* Extract
Biographical details of all the directors and the Directors' Statement on corporate governance which provides further information with respect to the corporate governance of the Board can be found in the Company's Annual Report 2013 and on the Company's website at www.spirent.com.
As more fully explained in the Annual Report, having considered the performance and contribution made by each of the directors, the Board remains satisfied that the performance of each director continues to be effective and to demonstrate commitment to their role including devoting sufficient time and attention as is necessary in order to perform their duties and therefore recommends each director for re-election.
Spirent Communications plc Notice of 2014 Annual General Meeting 3
Resolutions 12 and 13 – Appointment of auditor and paying its remuneration
On the recommendation of the Audit Committee, the Board proposes that Ernst & Young LLP be re-appointed as auditor of the Company.
Resolution 13 proposes that the directors be authorised to determine the level of the auditor's remuneration.
Resolutions 14 and 15 – Renewal of the powers of the Board to allot shares and to disapply pre-emption rights
Resolution 14 seeks renewal of the resolution passed at the general meeting held on 1 May 2013 and gives the directors the authority to allot new Ordinary Shares and grant rights to subscribe for, or convert other securities into, Ordinary Shares up to a nominal value of £6,797,132 which is equal to 33.3 per cent of the Company's issued Ordinary Share capital as at 7 March 2014, being the latest practicable date before the publication of this Notice.
At 7 March 2014, the Company did not hold any shares in treasury. The directors have no specific intention at the moment to undertake a rights issue or allot new Ordinary Shares, except in connection with employee share schemes. The directors consider the authority in resolution 14 to be appropriate in order to allow the Company flexibility to respond to market developments and to enable allotments to take place to finance business opportunities as they arise. If the resolution is passed, the authority will expire at the earlier of the next annual general meeting or 30 June 2015.
If the directors wish to allot new Ordinary Shares and other equity securities, or sell treasury shares, for cash (other than in connection with an employee share scheme), company law requires that these Ordinary Shares are offered first to shareholders in proportion to their existing holdings.
Subject to this authority being passed, resolution 15 allows the directors to allot up to 30,587,094 new shares pursuant to the authority in resolution 14, or sell treasury shares, for cash in connection with a pre-emptive offer or rights issue or otherwise up to a nominal value of £1,019,570, equivalent to 5 per cent of the total issued Ordinary Share capital of the Company as at 7 March 2014, being the latest practicable date before the publication of this Notice, in each case without the Ordinary Shares first being offered to existing shareholders in proportion to their existing holdings. The Board considers the authority in resolution 15 to be appropriate in order to allow the Company flexibility to finance business opportunities or to conduct a pre-emptive offer or rights issue without the need to comply with the strict requirements of the statutory pre-emption provisions. The Company will not allot more than 7.5 per cent of its total issued Ordinary Share capital for cash on a non-pre-emptive basis (other than pursuant to a rights issue or pre-emptive offer) in a rolling three-year period without seeking further shareholder authority.

* The request
Continue the notes on the 2014 Annual General Meeting resolutions from the point where they stop.

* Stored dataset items
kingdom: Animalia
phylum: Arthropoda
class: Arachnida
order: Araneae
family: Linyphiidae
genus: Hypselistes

* Exercise output
Resolution 16 – Authority for the Company to purchase its own shares
This resolution renews the authority for the Company to make market purchases of its own Ordinary Shares subject to the provisions of the Companies Act 2006 ("2006 Act"), and shall expire at the earlier of the next annual general meeting or 30 June 2015. This power will only be exercised if the directors believe that it is in shareholders' best interests and can be expected to result in an increase in earnings per share. The resolution specifies that no more than 9.99 per cent of the Company's issued Ordinary Share capital as at 7 March 2014 (61,113,015 Ordinary Shares) may be acquired together with the parameters for the minimum and maximum prices at which they may be bought. It is currently the directors' intention, were shares to be bought back, for them either to be cancelled or retained in treasury pending a subsequent sale, cancellation or transfer. 29.2 million Ordinary Shares were bought back and cancelled during the 2013 financial year and, at the date of this Notice, the Company does not hold any Ordinary Shares in treasury.
As at 7 March 2014, there were 4.4 million outstanding share incentives granted under share incentives plans operated by the Company which, if exercised utilising new issue shares, would represent 0.7 per cent of the issued Ordinary Share capital of the Company. If the proposed authority for the Company to purchase its own shares were utilised in full, that percentage would increase to 0.8 per cent. As at 7 March 2014, there were no outstanding warrants to subscribe for equity shares in the Company.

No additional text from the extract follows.